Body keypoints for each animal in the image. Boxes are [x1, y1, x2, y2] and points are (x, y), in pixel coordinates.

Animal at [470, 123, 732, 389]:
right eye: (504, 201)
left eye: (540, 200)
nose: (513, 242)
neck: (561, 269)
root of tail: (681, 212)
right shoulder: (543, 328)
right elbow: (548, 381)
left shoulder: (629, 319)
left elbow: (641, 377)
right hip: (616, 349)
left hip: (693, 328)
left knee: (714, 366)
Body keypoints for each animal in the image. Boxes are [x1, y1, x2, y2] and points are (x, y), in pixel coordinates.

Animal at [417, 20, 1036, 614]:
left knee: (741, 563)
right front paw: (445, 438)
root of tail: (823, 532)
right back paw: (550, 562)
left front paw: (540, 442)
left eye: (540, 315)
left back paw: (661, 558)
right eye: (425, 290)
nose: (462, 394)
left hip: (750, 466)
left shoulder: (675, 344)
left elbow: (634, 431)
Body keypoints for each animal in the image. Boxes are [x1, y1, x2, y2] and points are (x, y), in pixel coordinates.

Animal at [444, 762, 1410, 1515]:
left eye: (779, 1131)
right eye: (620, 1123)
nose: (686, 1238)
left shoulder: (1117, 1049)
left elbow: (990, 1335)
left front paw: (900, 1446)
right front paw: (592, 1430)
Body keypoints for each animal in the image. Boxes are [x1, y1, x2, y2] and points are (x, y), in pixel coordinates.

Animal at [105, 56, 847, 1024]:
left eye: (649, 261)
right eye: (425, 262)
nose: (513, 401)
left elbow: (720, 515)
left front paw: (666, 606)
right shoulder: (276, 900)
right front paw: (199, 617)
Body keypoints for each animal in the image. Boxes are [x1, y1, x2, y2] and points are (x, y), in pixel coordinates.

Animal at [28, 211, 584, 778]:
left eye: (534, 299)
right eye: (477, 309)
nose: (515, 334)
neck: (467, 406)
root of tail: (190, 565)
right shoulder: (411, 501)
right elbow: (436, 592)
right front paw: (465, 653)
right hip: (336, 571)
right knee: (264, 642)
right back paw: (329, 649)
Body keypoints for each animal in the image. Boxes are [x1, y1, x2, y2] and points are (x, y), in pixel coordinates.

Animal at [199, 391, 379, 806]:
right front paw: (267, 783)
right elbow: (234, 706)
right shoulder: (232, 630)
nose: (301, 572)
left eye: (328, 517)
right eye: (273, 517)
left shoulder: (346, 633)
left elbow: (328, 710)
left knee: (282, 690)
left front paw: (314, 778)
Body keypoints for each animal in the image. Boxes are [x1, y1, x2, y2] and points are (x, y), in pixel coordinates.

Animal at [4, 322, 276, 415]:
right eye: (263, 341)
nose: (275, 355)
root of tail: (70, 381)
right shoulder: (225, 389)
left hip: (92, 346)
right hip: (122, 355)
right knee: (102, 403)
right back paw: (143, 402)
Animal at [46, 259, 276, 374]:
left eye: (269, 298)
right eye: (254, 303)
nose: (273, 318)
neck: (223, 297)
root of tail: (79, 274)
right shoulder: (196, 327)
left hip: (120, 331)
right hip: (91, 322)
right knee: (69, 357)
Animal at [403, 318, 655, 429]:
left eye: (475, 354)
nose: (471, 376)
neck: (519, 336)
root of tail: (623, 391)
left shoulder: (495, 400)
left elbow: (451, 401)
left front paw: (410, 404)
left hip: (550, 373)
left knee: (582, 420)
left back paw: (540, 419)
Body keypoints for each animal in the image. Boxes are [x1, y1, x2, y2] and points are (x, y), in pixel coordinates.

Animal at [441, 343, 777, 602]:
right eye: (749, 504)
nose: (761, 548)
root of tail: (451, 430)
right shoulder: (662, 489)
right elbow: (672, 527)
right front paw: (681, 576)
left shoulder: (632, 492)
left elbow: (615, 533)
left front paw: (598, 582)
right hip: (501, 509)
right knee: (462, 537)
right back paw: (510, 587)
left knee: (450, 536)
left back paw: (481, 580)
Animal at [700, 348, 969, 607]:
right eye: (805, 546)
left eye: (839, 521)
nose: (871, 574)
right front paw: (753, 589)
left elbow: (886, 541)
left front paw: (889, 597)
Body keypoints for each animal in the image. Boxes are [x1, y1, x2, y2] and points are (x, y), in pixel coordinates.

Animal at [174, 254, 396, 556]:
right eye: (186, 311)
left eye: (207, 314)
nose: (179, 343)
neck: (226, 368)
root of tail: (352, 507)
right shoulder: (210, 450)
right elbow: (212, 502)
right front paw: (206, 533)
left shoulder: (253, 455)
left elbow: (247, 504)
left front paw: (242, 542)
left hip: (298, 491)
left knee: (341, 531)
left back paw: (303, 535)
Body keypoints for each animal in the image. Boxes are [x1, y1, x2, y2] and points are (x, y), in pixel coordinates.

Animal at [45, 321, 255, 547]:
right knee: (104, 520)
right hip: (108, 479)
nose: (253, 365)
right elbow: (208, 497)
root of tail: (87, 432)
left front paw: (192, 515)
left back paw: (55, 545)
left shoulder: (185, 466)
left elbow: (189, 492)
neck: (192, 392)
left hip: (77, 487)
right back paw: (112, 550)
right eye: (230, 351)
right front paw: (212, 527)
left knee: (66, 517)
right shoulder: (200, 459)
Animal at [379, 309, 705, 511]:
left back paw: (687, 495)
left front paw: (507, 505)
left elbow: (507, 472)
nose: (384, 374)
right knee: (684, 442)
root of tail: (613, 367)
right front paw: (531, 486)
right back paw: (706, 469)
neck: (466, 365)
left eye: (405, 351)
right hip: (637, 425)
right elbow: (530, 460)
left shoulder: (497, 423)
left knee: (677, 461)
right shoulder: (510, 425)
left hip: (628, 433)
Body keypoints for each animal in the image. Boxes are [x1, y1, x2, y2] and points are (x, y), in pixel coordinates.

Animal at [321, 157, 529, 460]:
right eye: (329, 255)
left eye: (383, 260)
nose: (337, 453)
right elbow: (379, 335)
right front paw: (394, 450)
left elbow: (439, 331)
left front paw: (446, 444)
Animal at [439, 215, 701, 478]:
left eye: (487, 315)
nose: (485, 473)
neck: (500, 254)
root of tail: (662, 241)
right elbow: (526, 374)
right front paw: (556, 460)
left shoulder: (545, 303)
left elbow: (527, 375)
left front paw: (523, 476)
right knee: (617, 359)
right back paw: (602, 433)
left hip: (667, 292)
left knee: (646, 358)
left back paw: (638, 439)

Aim of the exercise: Report the number of lines in the listing that contain the word "root". No other words are permitted.

Written response: 11